It is impossible that the probability for BOTH of them went up, because the outcome is that only one will win. But despite this, some people say that switching doors increases your probability.
But with this example you can see that the outcome is that both person A and person B have an equal 50/50 chance of winning. Thr probability did NOT increase for either of them just because they switched doors. Its GOT to stay the same: the law of averages makes that clear.

So switching doors does NOT increase your chances.

The fact that one door was opened, did though. Both person A and person B's chances of winning increased from 33.3% up to 50% when the 3rd door was open revealing the donkey.
The probability stayed at 50% when they traded. You can see it this way, also:

Person A: you, the contestant
Person B: Fate

Whose to say which one "probability" is going to favor? You switch doors, and Fate automatically switches doors, also.

You both switched, and some here state that switching increases the chances of winning. But whose chances, yours or Fate's? If probability goes up for one, it has to go down for the other. If the only factor in determining who's probability goes up is switching doors, the fact that both of you switching doors makes the probability stay even. Thus, chances remain at 50/50.

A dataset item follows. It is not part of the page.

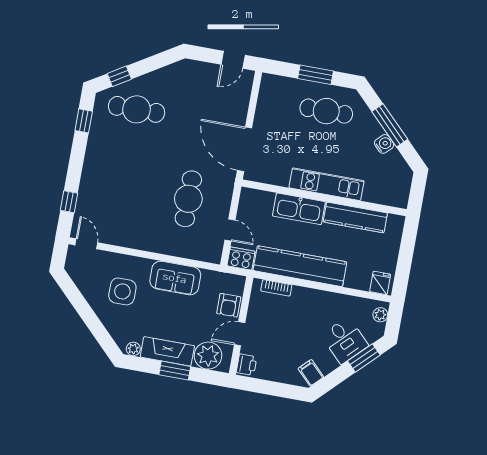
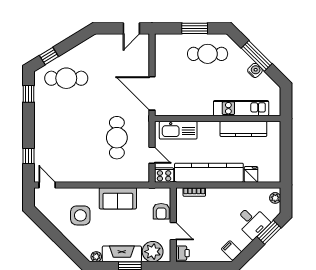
kitchen unit: (326, 184) -> (241, 108), moved
kitchen sink: (299, 209) -> (178, 130), moved
fridge: (380, 283) -> (251, 174), moved
door: (240, 334) -> (173, 231), swing flipped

See, probability stays at 50/50 whether you switch doors or not.

Answer 11

the probability of choosing any of these doors
is
(1/3)+(1/3)+(1/3) = 1
probability of choosing the one with prize = 1/3
since the guy showed me one of the donkey rooms.. there
are 2 left and one of them has a donkey in it while the other one for sure has the prize.
so at this point it is 50/50 ..
so yes I would take my chance and go with the door i picked before.. I would do so coz I know that there is a 50% chance of it having the prize..